Sylvia looked up again. Unsmiling this time, but not distraught. Not like she’d just killed a man whose body still lay in her marriage bed. “I’m not supposed to talk about it. I shot him. I couldn’t take him any more. That’s all I’m allowed to say.”

“Who told you that?”

“I’m not allowed to say.”

“Well, aside from his horrible taste in interior design, what was wrong with him?”

Sylvia smiled. She didn’t seem to grasp her situation. Maybe there was something wrong with her. Mentally. “I’m not allowed to say,” she repeated, smiling sadly now, as if she had much more she wanted to say, if only she was allowed to, which she wasn’t.

“Did he hurt you?  Do something to you?”  Kim continued to record. Sylvia knew she was being filmed, but didn’t seem to mind. She didn’t ask for a lawyer or object to the questions. But she didn’t offer any information, either.

“I’m sorry,” she said.

Was that a confession?  Remorse generally followed when wives killed their husbands, in Kim’s experience.

“About what?” Kim asked.

“That I’m not allowed to say anything.”

Kim heard another car outside. “When do you think you’ll be able to tell us what happened?”

Sylvia asked a question of her own. “What time is it?”

Kim looked at her watch. “It’s one o’clock, give or take.”

“Maybe later this afternoon,” Sylvia said.

“Why then?”  Kim saw Sergeant Brent and another Margrave cop come in.

“I’m just not allowed to say.”  Silvia returned her gaze to the floor, and began her finger tapping again. Kim filmed the ritual for a full minute, but Silvia didn’t look up again.

“I’ll catch up with you later,” Kim said.

No response.

 

#

 

Kim slipped into the bedroom for a closer look. The master suite contained two rooms. She checked them quickly before focusing on the body. Both were lined in rough pine planks like the rest of the house. There was a small bathroom on one side, and a small closet on the other. The closet was open. It held three empty wire hangers on the rod, and two men’s sneaker boxes on the shelf above, and dry cleaning bags and paper shoulder covers  on the floor.

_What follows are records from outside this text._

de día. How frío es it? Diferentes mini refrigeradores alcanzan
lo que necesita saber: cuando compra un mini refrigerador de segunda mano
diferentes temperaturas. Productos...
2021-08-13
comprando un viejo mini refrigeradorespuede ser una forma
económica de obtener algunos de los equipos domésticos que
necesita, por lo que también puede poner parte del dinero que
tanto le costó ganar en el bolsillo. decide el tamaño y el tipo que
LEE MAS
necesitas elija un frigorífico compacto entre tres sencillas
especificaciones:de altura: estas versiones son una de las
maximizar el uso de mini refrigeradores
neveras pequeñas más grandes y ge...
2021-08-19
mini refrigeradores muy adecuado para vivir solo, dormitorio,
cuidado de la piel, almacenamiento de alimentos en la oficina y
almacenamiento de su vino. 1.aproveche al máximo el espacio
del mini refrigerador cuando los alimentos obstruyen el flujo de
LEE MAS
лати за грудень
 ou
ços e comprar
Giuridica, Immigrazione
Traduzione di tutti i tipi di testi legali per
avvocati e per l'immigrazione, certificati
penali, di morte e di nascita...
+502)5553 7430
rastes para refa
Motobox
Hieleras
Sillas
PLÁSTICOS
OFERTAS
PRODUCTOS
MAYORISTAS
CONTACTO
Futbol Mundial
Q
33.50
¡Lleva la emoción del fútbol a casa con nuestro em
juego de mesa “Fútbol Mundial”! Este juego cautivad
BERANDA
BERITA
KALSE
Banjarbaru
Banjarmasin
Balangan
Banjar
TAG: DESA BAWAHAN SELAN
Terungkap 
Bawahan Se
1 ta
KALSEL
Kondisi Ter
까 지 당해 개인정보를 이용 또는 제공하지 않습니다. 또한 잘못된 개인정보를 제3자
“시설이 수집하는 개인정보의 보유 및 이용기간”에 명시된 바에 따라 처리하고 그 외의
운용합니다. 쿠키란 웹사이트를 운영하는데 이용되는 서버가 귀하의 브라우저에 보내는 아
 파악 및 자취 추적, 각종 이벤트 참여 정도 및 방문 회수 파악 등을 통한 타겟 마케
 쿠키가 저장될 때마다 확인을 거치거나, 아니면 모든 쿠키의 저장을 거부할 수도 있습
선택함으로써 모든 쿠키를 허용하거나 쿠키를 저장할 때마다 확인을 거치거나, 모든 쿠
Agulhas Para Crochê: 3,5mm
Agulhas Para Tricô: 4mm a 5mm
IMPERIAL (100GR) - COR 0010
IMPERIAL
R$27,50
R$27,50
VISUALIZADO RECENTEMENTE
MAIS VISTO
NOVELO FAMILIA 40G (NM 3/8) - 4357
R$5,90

The bathroom was barely large enough for a shower stall, a sink and a toilet. The shower curtain was moldy and stained by iron-rich water. The toilet was running, porcelain cracked. The bedroom itself had a fourteen-inch oval mirror hung too high for Sylvia Black. A ceiling fan hung in the middle of the room, not turning. One jalousie window with frosted panes provided weak natural light.

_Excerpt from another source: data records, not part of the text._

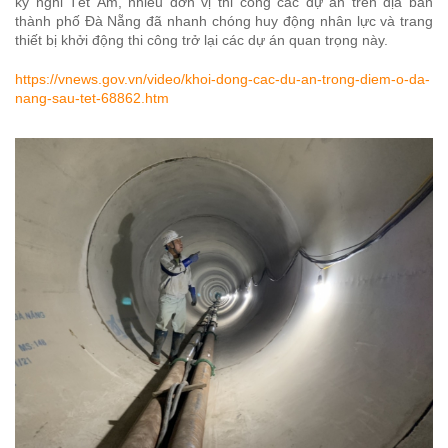
kỳ nghỉ Tết Âm, nhiều đơn vị thi công các dự án trên địa bàn
thành phố Đà Nẵng đã nhanh chóng huy động nhân lực và trang
thiết bị khởi động thi công trở lại các dự án quan trọng này.
https://vnews.gov.vn/video/khoi-dong-cac-du-an-trong-diem-o-da-
nang-sau-tet-68862.htm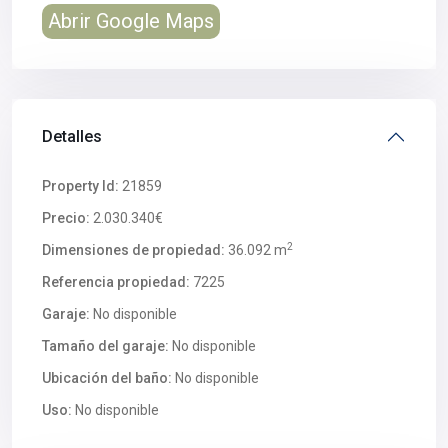
Abrir Google Maps
Detalles
Property Id:
21859
Precio:
2.030.340€
2
Dimensiones de propiedad:
36.092 m
Referencia propiedad:
7225
Garaje:
No disponible
Tamaño del garaje:
No disponible
Ubicación del baño:
No disponible
Uso:
No disponible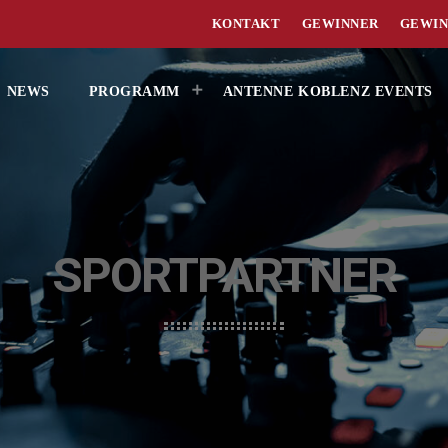
KONTAKT
GEWINNER
GEWIN
NEWS
PROGRAMM
ANTENNE KOBLENZ EVENTS
SPORTPARTNER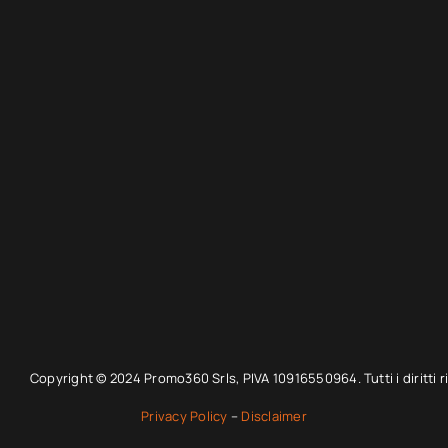
Copyright © 2024 Promo360 Srls, PIVA 10916550964. Tutti i diritti ri
Privacy Policy
–
Disclaimer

But the bed itself was the main attraction. It filled most of the room. It was just a queen mattress on a box spring. No headboard or footboard. There was about two feet of space all the way around the bed. There was a beige cotton blanket tangled up in sheets that might once have been white once. There were three pillows with cases in the same yellowed percale as the sheets. There was not as much blood as there might have been.

Kim noticed everything: the blood, the smell, Black’s pallor and the blue bruises unmistakably creeping up his sides from where he lay on his stomach, rigid with full rigor. She was certain he’d been dead more than ten hours. Probably closer to fifteen. But absolutely, positively, most definitely more than two.

She memorized his position. She’d need a recent photograph to know anything about his face. The bullets had gone right through. They were buried in the wall planks. Kim thought about the difficulty of removing them for evidence.

Black’s left arm was bent at the elbow, his hand resting near his face. A thin gold band encircled his ring finger. Not a symbol of love and fidelity in his case, clearly. His right arm was bent palm up. His legs were splayed.